- What to produce: Output every line of the data below as a JSON list of strings, one string per line. Omit blank lines and leave out the pictures.

(Extracted records)
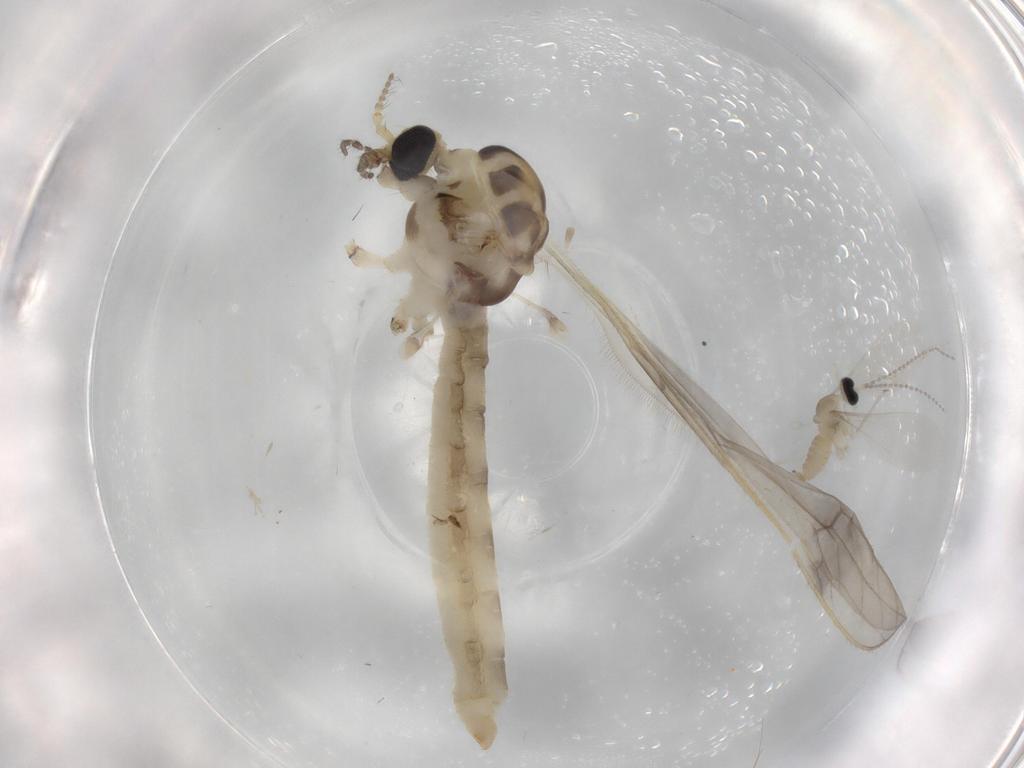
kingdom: Animalia
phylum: Arthropoda
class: Insecta
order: Diptera
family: Cecidomyiidae
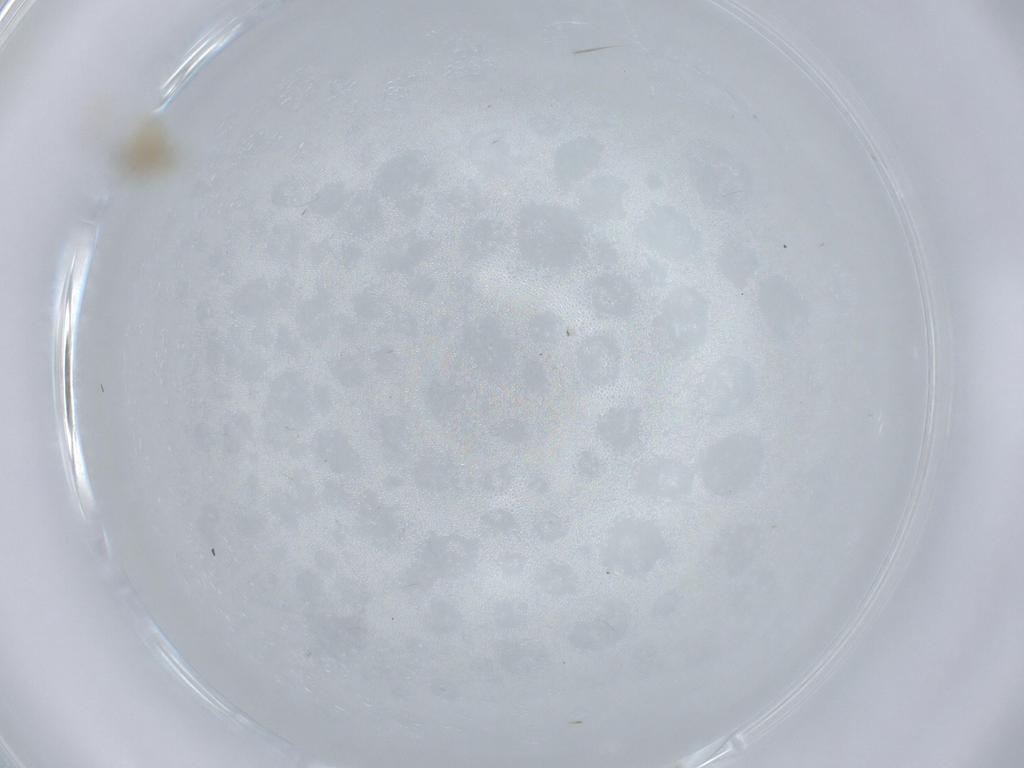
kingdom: Animalia
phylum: Arthropoda
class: Insecta
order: Diptera
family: Chironomidae
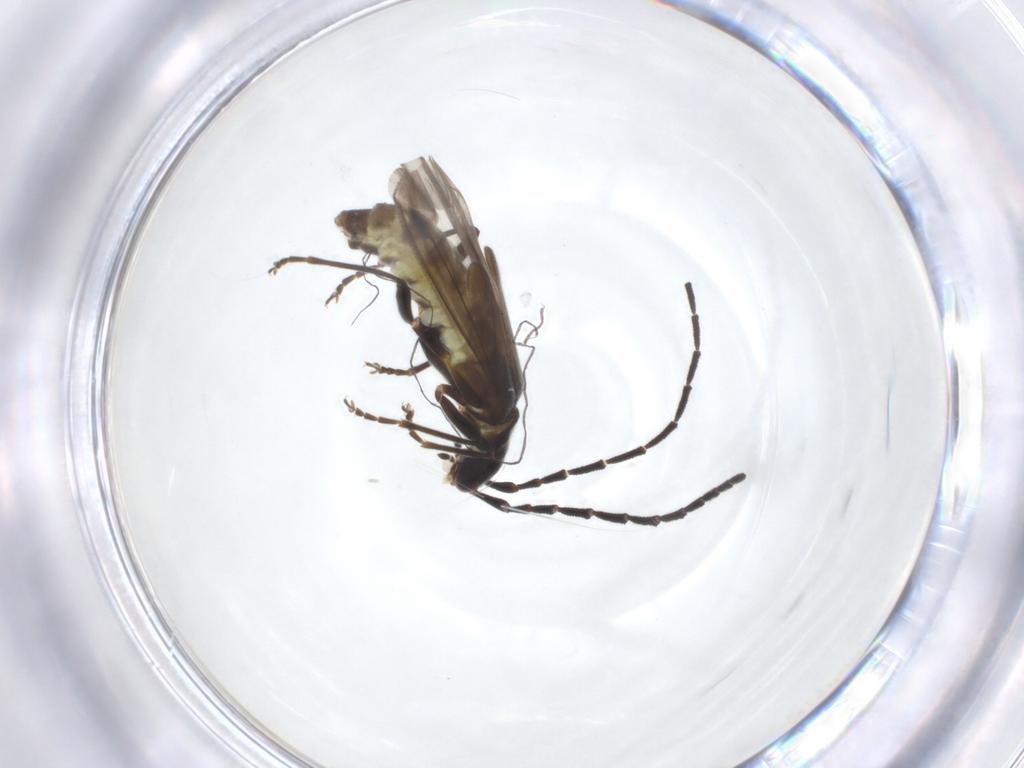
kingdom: Animalia
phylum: Arthropoda
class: Insecta
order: Coleoptera
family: Cantharidae
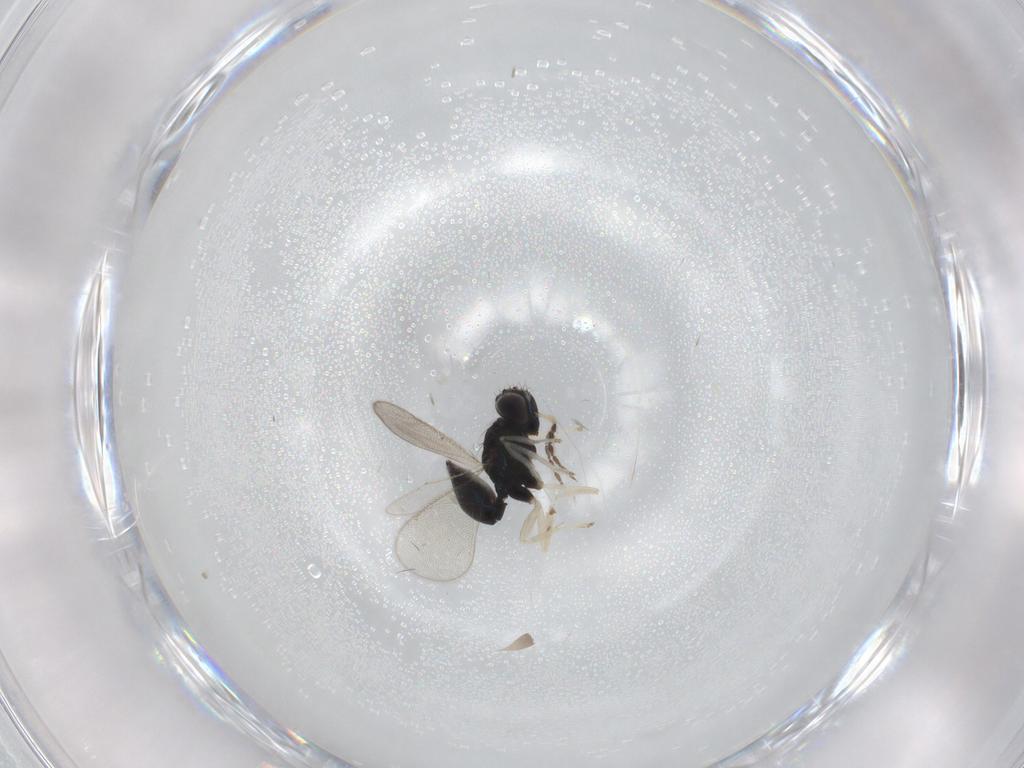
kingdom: Animalia
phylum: Arthropoda
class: Insecta
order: Hymenoptera
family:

- Full solution:
[
  "kingdom: Animalia",
  "phylum: Arthropoda",
  "class: Insecta",
  "order: Diptera",
  "family: Cecidomyiidae",
  "kingdom: Animalia",
  "phylum: Arthropoda",
  "class: Insecta",
  "order: Diptera",
  "family: Chironomidae",
  "kingdom: Animalia",
  "phylum: Arthropoda",
  "class: Insecta",
  "order: Coleoptera",
  "family: Cantharidae",
  "kingdom: Animalia",
  "phylum: Arthropoda",
  "class: Insecta",
  "order: Hymenoptera",
  "family:"
]